8. pick-up unit according to claim 7, it is characterized in that, multiple described sequencing sequences are the sequencing sequence from multiple samples to be detected, and each described sequencing sequence all has sample identification, the quantity of described cutting unit, described comparing unit and described the first determining unit is multiple.

9. pick-up unit according to claim 7, is characterized in that, the quantity of described target sequencing sequence is multiple, and described pick-up unit also comprises:

Search unit, for searching and each target sequencing sequence C _ieach order-checking subsequence C _ijhave the reference subsequence of identical base, wherein, i gets 1 successively to i _max, j gets j successively _max, i _maxfor the quantity of described target sequencing sequence; j _maxfor described target sequencing sequence C _ithe quantity of order-checking subsequence;

The second determining unit, for determining and described order-checking subsequence C _ijthe chromosome name with the reference subsequence of identical base is called described order-checking subsequence C _ijchromosome title;

Judging unit, for judging the first sequencing sequence C of multiple described target sequencing sequences _{i '}each order-checking subsequence C _{i ' j}chromosome title whether all identical, wherein, i ' ∈ (1, i _max); And

Filter element, for judging the described first sequencing sequence C of multiple described target sequencing sequences _{i '}each order-checking subsequence C _{i ' j}the uneven identical situation of chromosome title under, from multiple described target sequencing sequences, filter out described the first sequencing sequence C _{i '}.

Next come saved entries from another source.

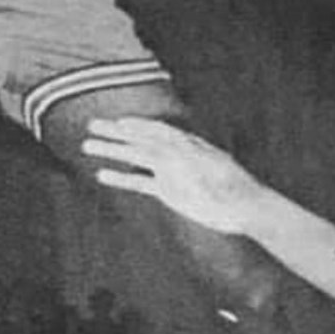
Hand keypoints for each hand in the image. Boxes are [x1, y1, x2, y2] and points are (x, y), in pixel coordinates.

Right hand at [82, 118, 260, 233]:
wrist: (247, 209)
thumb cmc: (235, 190)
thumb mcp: (216, 175)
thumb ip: (194, 163)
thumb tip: (174, 153)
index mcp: (187, 147)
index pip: (157, 135)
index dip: (137, 129)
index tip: (117, 124)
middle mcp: (175, 155)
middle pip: (141, 141)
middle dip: (116, 134)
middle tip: (91, 126)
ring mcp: (170, 172)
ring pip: (136, 159)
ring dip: (112, 152)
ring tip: (86, 146)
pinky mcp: (168, 190)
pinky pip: (139, 183)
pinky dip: (121, 178)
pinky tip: (101, 175)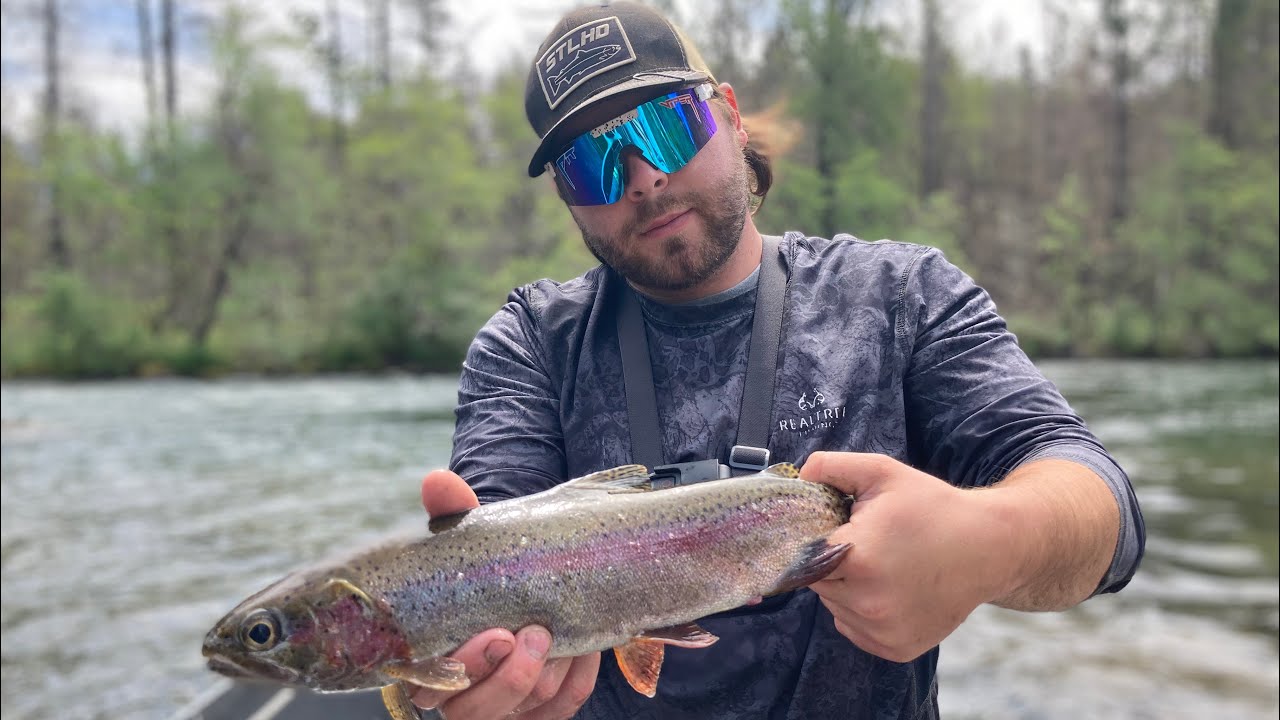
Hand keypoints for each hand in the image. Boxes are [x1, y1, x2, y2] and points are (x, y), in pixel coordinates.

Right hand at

10. pick-up unit according to claim 9, is characterized in that, described the first determining unit comprises:

Search module, for searching and the second sequencing sequence C _{i ' '}arbitrary order-checking subsequence C _{i ' ' j '}there is the reference subsequence of identical base, wherein, the second sequencing sequence C _{i ' '}for filtering out described the first sequencing sequence C _{i '}arbitrary described target sequencing sequence, i ' ' ∈ (1, i _max), j ' ∈ (1, j ' _max), j ' _maxfor described the second sequencing sequence C _{i ' '}the quantity of order-checking subsequence, and i ' ' ≠ i '; And

Determination module, for determining and described order-checking subsequence C _{i ' ' j '}the chromosome name with the reference subsequence of identical base is called described the second sequencing sequence C _{i ' '}chromosome title.

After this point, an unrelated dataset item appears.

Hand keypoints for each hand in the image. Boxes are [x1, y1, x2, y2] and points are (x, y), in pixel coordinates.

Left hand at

11. pick-up units according to claim 7, is characterized in that, described pick-up unit also comprises:

Storage unit, for the multiple of described reference sequences are stored to shared drive with reference to subsequence,

Wherein, described comparing unit is for comparing with the multiple of described reference sequences of described shared drive multiple order-checking subsequences of each described sequencing sequence with reference to subsequence, determine described target sequencing sequence, described the first determining unit, for according to multiple corresponding relations with reference to subsequence of the described reference sequences of multiple order-checking subsequences of described target sequencing sequence and described shared drive, is determined the chromosome title that described target sequencing sequence is corresponding.

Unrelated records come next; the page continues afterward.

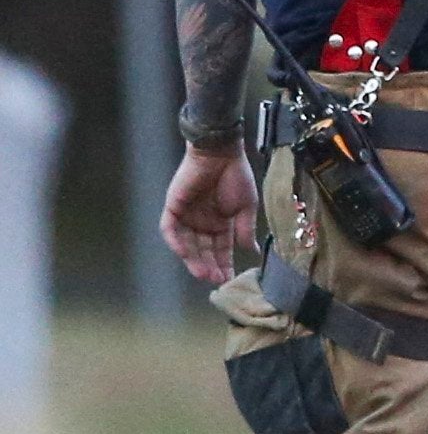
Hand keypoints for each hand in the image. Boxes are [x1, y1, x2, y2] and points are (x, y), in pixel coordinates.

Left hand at [161, 144, 256, 284]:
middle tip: (216, 279)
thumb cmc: (236, 176)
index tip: (230, 279)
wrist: (220, 153)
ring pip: (186, 244)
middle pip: (203, 251)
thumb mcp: (247, 206)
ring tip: (204, 272)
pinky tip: (185, 253)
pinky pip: (170, 229)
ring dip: (193, 259)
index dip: (225, 264)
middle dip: (209, 266)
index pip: (221, 249)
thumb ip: (245, 228)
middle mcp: (202, 223)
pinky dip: (176, 242)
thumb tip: (250, 249)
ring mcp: (186, 216)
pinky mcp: (173, 207)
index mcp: (221, 223)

12. pick-up units according to claim 7, is characterized in that, described pick-up unit also comprises:

Delete cells, for deleting multiple repeat sequences with reference to subsequence and/or first subsequence of described reference sequences, wherein, described the first subsequence is the subsequence that comprises N base,

Wherein, described comparing unit is for comparing with the target of described reference sequences multiple order-checking subsequences of each described sequencing sequence with reference to subsequence, determine described target sequencing sequence, wherein, described target is to delete multiple described with reference to subsequence after described repeat sequence and/or described the first subsequence with reference to subsequence.